L’EDITORIALE: In mare aperto

La Premier: “Il mio governo nave in tempesta di fronte alla crisi”. Voleva un equipaggio, si ritrova una ciurma.

Giorgia Meloni, con il rito della campanella, e con il discorso alle Camere, ha mollato gli ormeggi e via con la navigazione in mare aperto. Ad accompagnarla, fuori dalle acque sicure del porto, due rimorchiatori d’eccellenza: Mario Draghi, con i suoi preziosi e in qualche modo paternali suggerimenti, e l’ex ministro alla transizione ecologica Roberto Cingolani che resterà suo consulente, non pagato, su richiesta del Primo Ministro. E in più, per un caso fortuito si è subito accreditata come europeista e atlantista convinta con Macron che era a Roma per altri motivi.

La Presidente del Consiglio è consapevole che tra il dire e il fare ci sta, per l’appunto, in mezzo il mare. E così una parte considerevole del suo programma, è stato dedicato ai temi economici. Qui non ci sono scogli da evitare ma Iceberg veri e propri, per non fare la fine del Titanic. La “Caritas” ha comunicato dati allarmanti e, per molti versi vergognosi per un Paese come l’Italia, o Nazione che dir si voglia, che è la settima potenza mondiale. I poveri poveri, cioè quelli veri, sono dalle nostre parti oltre 5 milioni e 600.000, mai tanta povertà. Cifra superiore a quelli che percepiscono il rdc, (4.500.000) al netto degli imbroglioni. E questo mentre le famiglie italiane stanno per affrontare un inverno nero. Non politicamente, forse anche quello chissà, ma economicamente. Non solo le famiglie, alle prese con l’aumento di tutto; dalle bollette ai generi alimentari, ma soprattutto le piccole e medie imprese, gli artigiani, i commercianti. La spina dorsale del Paese. Un corto circuito micidiale tra chi è già povero e chi si appresta a diventarlo, e non solo e aggiungo non soprattutto a causa della guerra tra la Russia e l’Ucraina e le conseguenti sanzioni, allo zar Putin, ma dovute ad una scellerata speculazione che come sempre gioca sulla pelle dei meno garantiti, favorendo i grandi colossi.

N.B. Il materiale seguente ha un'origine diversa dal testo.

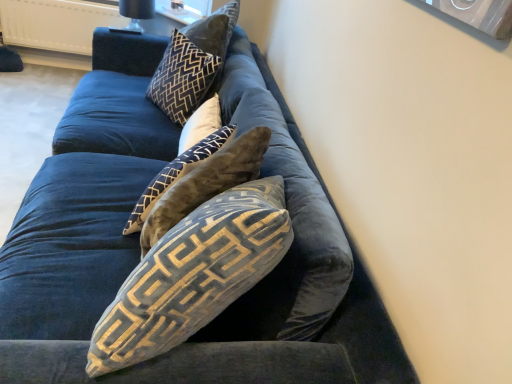
The width and height of the screenshot is (512, 384). Describe the element at coordinates (134, 14) in the screenshot. I see `black glass lamp at upper center` at that location.

What do you see at coordinates (193, 64) in the screenshot? The height and width of the screenshot is (384, 512). I see `velvet black pillow at upper center, the first pillow in the back-to-front sequence` at bounding box center [193, 64].

Find the location of a particular element. This screenshot has height=384, width=512. velvet brown pillow at center, which appears as the second pillow when viewed from the back is located at coordinates (201, 124).

What is the approximate width of velvet gold-patterned pillow at center, acting as the 1th pillow starting from the front?

velvet gold-patterned pillow at center, acting as the 1th pillow starting from the front, is 13.02 inches in width.

This screenshot has width=512, height=384. Identify the location of black glass lamp at upper center. (134, 14).

Is velvet beige pillow at center, the third pillow in the back-to-front sequence, not near velvet gold-patterned pillow at center, positioned as the fourth pillow in back-to-front order?

No, velvet beige pillow at center, the third pillow in the back-to-front sequence, is not far away from velvet gold-patterned pillow at center, positioned as the fourth pillow in back-to-front order.

From a real-world perspective, is velvet beige pillow at center, the third pillow in the back-to-front sequence, above or below velvet gold-patterned pillow at center, positioned as the fourth pillow in back-to-front order?

In terms of real-world spatial position, velvet beige pillow at center, the third pillow in the back-to-front sequence, is below velvet gold-patterned pillow at center, positioned as the fourth pillow in back-to-front order.

At what (x,y) coordinates should I click in order to perform the action: click on the 2nd pillow to the left of the velvet gold-patterned pillow at center, acting as the 1th pillow starting from the front, starting your count from the anchor. Please return your answer as a coordinate pair (x, y). Looking at the image, I should click on (184, 158).

From their relative heights in the image, would you say velvet beige pillow at center, which is the second pillow in front-to-back order, is taller or shorter than velvet gold-patterned pillow at center, acting as the 1th pillow starting from the front?

velvet beige pillow at center, which is the second pillow in front-to-back order, is shorter than velvet gold-patterned pillow at center, acting as the 1th pillow starting from the front.

Between velvet beige pillow at center, the third pillow in the back-to-front sequence, and velvet black pillow at upper center, the first pillow in the back-to-front sequence, which one appears on the left side from the viewer's perspective?

Positioned to the left is velvet black pillow at upper center, the first pillow in the back-to-front sequence.

Between velvet beige pillow at center, which is the second pillow in front-to-back order, and velvet black pillow at upper center, which is counted as the fourth pillow, starting from the front, which one has larger size?

With larger size is velvet black pillow at upper center, which is counted as the fourth pillow, starting from the front.

Is velvet black pillow at upper center, which is counted as the fourth pillow, starting from the front, surrounded by velvet beige pillow at center, the third pillow in the back-to-front sequence?

That's incorrect, velvet black pillow at upper center, which is counted as the fourth pillow, starting from the front, is not inside velvet beige pillow at center, the third pillow in the back-to-front sequence.

Can you tell me how much velvet beige pillow at center, which is the second pillow in front-to-back order, and velvet black pillow at upper center, the first pillow in the back-to-front sequence, differ in facing direction?

There is a 0.0123-degree angle between the facing directions of velvet beige pillow at center, which is the second pillow in front-to-back order, and velvet black pillow at upper center, the first pillow in the back-to-front sequence.

From the image's perspective, is velvet black pillow at upper center, which is counted as the fourth pillow, starting from the front, over black glass lamp at upper center?

No, from the image's perspective, velvet black pillow at upper center, which is counted as the fourth pillow, starting from the front, is not on top of black glass lamp at upper center.

There is a black glass lamp at upper center. At what (x,y) coordinates should I click in order to perform the action: click on the 1st pillow above it (from a real-world perspective). Please return your answer as a coordinate pair (x, y). This screenshot has height=384, width=512. Looking at the image, I should click on (193, 64).

What's the angular difference between velvet black pillow at upper center, which is counted as the fourth pillow, starting from the front, and black glass lamp at upper center's facing directions?

The angular difference between velvet black pillow at upper center, which is counted as the fourth pillow, starting from the front, and black glass lamp at upper center is 5.34 degrees.

Does velvet black pillow at upper center, which is counted as the fourth pillow, starting from the front, lie behind black glass lamp at upper center?

No, it is in front of black glass lamp at upper center.

Is velvet black pillow at upper center, the first pillow in the back-to-front sequence, situated inside velvet gold-patterned pillow at center, acting as the 1th pillow starting from the front, or outside?

velvet black pillow at upper center, the first pillow in the back-to-front sequence, is spatially situated outside velvet gold-patterned pillow at center, acting as the 1th pillow starting from the front.

From a real-world perspective, is velvet black pillow at upper center, which is counted as the fourth pillow, starting from the front, physically located above or below velvet gold-patterned pillow at center, acting as the 1th pillow starting from the front?

velvet black pillow at upper center, which is counted as the fourth pillow, starting from the front, is below velvet gold-patterned pillow at center, acting as the 1th pillow starting from the front.

Who is shorter, velvet black pillow at upper center, which is counted as the fourth pillow, starting from the front, or velvet gold-patterned pillow at center, acting as the 1th pillow starting from the front?

velvet gold-patterned pillow at center, acting as the 1th pillow starting from the front, is shorter.

Considering the relative positions of velvet black pillow at upper center, the first pillow in the back-to-front sequence, and velvet gold-patterned pillow at center, acting as the 1th pillow starting from the front, in the image provided, is velvet black pillow at upper center, the first pillow in the back-to-front sequence, to the right of velvet gold-patterned pillow at center, acting as the 1th pillow starting from the front, from the viewer's perspective?

In fact, velvet black pillow at upper center, the first pillow in the back-to-front sequence, is to the left of velvet gold-patterned pillow at center, acting as the 1th pillow starting from the front.

Is velvet beige pillow at center, the third pillow in the back-to-front sequence, inside or outside of velvet brown pillow at center, which appears as the second pillow when viewed from the back?

velvet beige pillow at center, the third pillow in the back-to-front sequence, is located beyond the bounds of velvet brown pillow at center, which appears as the second pillow when viewed from the back.

Image resolution: width=512 pixels, height=384 pixels. Find the location of `pillow that is the 1st object above the velvet brown pillow at center, which appears as the second pillow when viewed from the back (from a real-world perspective)`. pillow that is the 1st object above the velvet brown pillow at center, which appears as the second pillow when viewed from the back (from a real-world perspective) is located at coordinates (184, 158).

Which is in front, velvet beige pillow at center, the third pillow in the back-to-front sequence, or velvet brown pillow at center, the 3th pillow when ordered from front to back?

velvet beige pillow at center, the third pillow in the back-to-front sequence, is closer to the camera.

Is velvet beige pillow at center, the third pillow in the back-to-front sequence, situated inside black glass lamp at upper center or outside?

velvet beige pillow at center, the third pillow in the back-to-front sequence, is not enclosed by black glass lamp at upper center.

From a real-world perspective, is velvet beige pillow at center, the third pillow in the back-to-front sequence, under black glass lamp at upper center?

Yes.

Considering the points (205, 117) and (141, 4), which point is in front, point (205, 117) or point (141, 4)?

The point (205, 117) is more forward.

Considering the relative positions of velvet beige pillow at center, the third pillow in the back-to-front sequence, and black glass lamp at upper center in the image provided, is velvet beige pillow at center, the third pillow in the back-to-front sequence, behind black glass lamp at upper center?

That is False.

Is velvet brown pillow at center, which appears as the second pillow when viewed from the back, oriented towards velvet black pillow at upper center, the first pillow in the back-to-front sequence?

No.

Between velvet brown pillow at center, the 3th pillow when ordered from front to back, and velvet black pillow at upper center, the first pillow in the back-to-front sequence, which one has less height?

velvet brown pillow at center, the 3th pillow when ordered from front to back.

Which of these two, velvet brown pillow at center, which appears as the second pillow when viewed from the back, or velvet black pillow at upper center, which is counted as the fourth pillow, starting from the front, is smaller?

Smaller between the two is velvet brown pillow at center, which appears as the second pillow when viewed from the back.

Considering the sizes of objects velvet brown pillow at center, the 3th pillow when ordered from front to back, and velvet black pillow at upper center, the first pillow in the back-to-front sequence, in the image provided, who is thinner, velvet brown pillow at center, the 3th pillow when ordered from front to back, or velvet black pillow at upper center, the first pillow in the back-to-front sequence,?

velvet brown pillow at center, the 3th pillow when ordered from front to back, is thinner.

This screenshot has height=384, width=512. I want to click on the 1st pillow above the velvet gold-patterned pillow at center, positioned as the fourth pillow in back-to-front order (from the image's perspective), so click(x=184, y=158).

Image resolution: width=512 pixels, height=384 pixels. I want to click on the 2nd pillow in front of the velvet black pillow at upper center, the first pillow in the back-to-front sequence, so click(x=184, y=158).

Based on their spatial positions, is velvet black pillow at upper center, which is counted as the fourth pillow, starting from the front, or velvet beige pillow at center, the third pillow in the back-to-front sequence, closer to velvet gold-patterned pillow at center, acting as the 1th pillow starting from the front?

velvet beige pillow at center, the third pillow in the back-to-front sequence, is closer to velvet gold-patterned pillow at center, acting as the 1th pillow starting from the front.

From the image, which object appears to be nearer to velvet beige pillow at center, which is the second pillow in front-to-back order, velvet gold-patterned pillow at center, acting as the 1th pillow starting from the front, or black glass lamp at upper center?

velvet gold-patterned pillow at center, acting as the 1th pillow starting from the front, is positioned closer to the anchor velvet beige pillow at center, which is the second pillow in front-to-back order.

Estimate the real-world distances between objects in this image. Which object is further from velvet gold-patterned pillow at center, positioned as the fourth pillow in back-to-front order, black glass lamp at upper center or velvet brown pillow at center, which appears as the second pillow when viewed from the back?

black glass lamp at upper center is positioned further to the anchor velvet gold-patterned pillow at center, positioned as the fourth pillow in back-to-front order.

When comparing their distances from black glass lamp at upper center, does velvet gold-patterned pillow at center, positioned as the fourth pillow in back-to-front order, or velvet brown pillow at center, the 3th pillow when ordered from front to back, seem further?

velvet gold-patterned pillow at center, positioned as the fourth pillow in back-to-front order, is positioned further to the anchor black glass lamp at upper center.

Considering their positions, is velvet gold-patterned pillow at center, acting as the 1th pillow starting from the front, positioned further to black glass lamp at upper center than velvet black pillow at upper center, which is counted as the fourth pillow, starting from the front?

velvet gold-patterned pillow at center, acting as the 1th pillow starting from the front, is positioned further to the anchor black glass lamp at upper center.

Estimate the real-world distances between objects in this image. Which object is closer to velvet beige pillow at center, the third pillow in the back-to-front sequence, velvet gold-patterned pillow at center, acting as the 1th pillow starting from the front, or velvet black pillow at upper center, which is counted as the fourth pillow, starting from the front?

Based on the image, velvet gold-patterned pillow at center, acting as the 1th pillow starting from the front, appears to be nearer to velvet beige pillow at center, the third pillow in the back-to-front sequence.

Estimate the real-world distances between objects in this image. Which object is further from velvet beige pillow at center, the third pillow in the back-to-front sequence, black glass lamp at upper center or velvet gold-patterned pillow at center, positioned as the fourth pillow in back-to-front order?

Based on the image, black glass lamp at upper center appears to be further to velvet beige pillow at center, the third pillow in the back-to-front sequence.

Estimate the real-world distances between objects in this image. Which object is further from velvet brown pillow at center, which appears as the second pillow when viewed from the back, velvet gold-patterned pillow at center, positioned as the fourth pillow in back-to-front order, or velvet black pillow at upper center, which is counted as the fourth pillow, starting from the front?

velvet gold-patterned pillow at center, positioned as the fourth pillow in back-to-front order, lies further to velvet brown pillow at center, which appears as the second pillow when viewed from the back, than the other object.

The height and width of the screenshot is (384, 512). In order to click on pillow between velvet gold-patterned pillow at center, positioned as the fourth pillow in back-to-front order, and velvet brown pillow at center, which appears as the second pillow when viewed from the back, along the z-axis in this screenshot , I will do (x=184, y=158).

This screenshot has height=384, width=512. In order to click on pillow between velvet beige pillow at center, the third pillow in the back-to-front sequence, and velvet black pillow at upper center, the first pillow in the back-to-front sequence, along the z-axis in this screenshot , I will do `click(201, 124)`.

The width and height of the screenshot is (512, 384). Find the location of `pillow between velvet brown pillow at center, the 3th pillow when ordered from front to back, and black glass lamp at upper center, along the z-axis`. pillow between velvet brown pillow at center, the 3th pillow when ordered from front to back, and black glass lamp at upper center, along the z-axis is located at coordinates (193, 64).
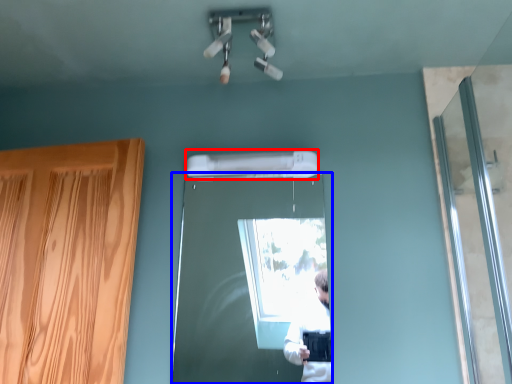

La Meloni tutto questo lo sa. Sa che il tema vero sarà il conflitto sociale sui fondamentali: salari, disoccupazione, precariato, inflazione, stato sociale. Sa che si scenderà in piazza su questa roba qui. E su questi temi che sono quelli veri, gli occhi dell’Europa, di tutte le cancellerie saranno ben vigili. La Premier contava su un bel numero di tecnici, per disinnescare la mina: hanno rinunciato tutti. Si trovano alcuni buoni ministri come Carlo Nordio (già procuratore della Repubblica), che però si occupa di Giustizia, o come Giancarlo Giorgetti, ministro dello sviluppo economico, che però da sempre è in rotta di collisione con Matteo Salvini, pur essendo dello stesso partito o come il Ministro degli esteri Antonio Tajani, forzista di provata fede europeista ma ostile all’ala dura dei Berlusconiani (e infatti Giorgio Mulè ne ha già chiesto, su “Repubblica” le dimissioni da coordinatore del partito). Oppure ministri che sono portatori “insani” di interessi di bottega, durante il regime si chiamavano “corporazioni”: Daniela Santanchè al Turismo ad esempio o Guido Crosetto alla difesa e altri del tutto inadeguati. Con questa ciurma il primo ministro dovrà governare, tenendo d’occhio le esuberanze retrograde del Presidente della Camera Lorenzo Fontana, (popolo della famiglia) e della Ministra alla “Natalità e alle Pari Opportunità” Eugenia Maria Roccella, la quale sta alle “pari opportunità” con la stessa credibilità di un Nerone alla protezione civile. Un mix di conflitti sociali e di conflitti sui diritti civili che, se dovesse esplodere, sarebbe micidiale.

E soprattutto, la ragazza che “si è fatta da sola”, deve tenere d’occhio le proprie esuberanze che la portano a dire che non ha mai avuto simpatie per il fascismo. Cosa non vera ovviamente. Che in Italia passano inosservate ma che in Europa e in occidente contano. Poi ci sono, in questo mare che “il” Presidente ha metaforizzato, gli squali pronti a sbranarla. E si sa quali sono. Non sono certo dell’opposizione moribonda.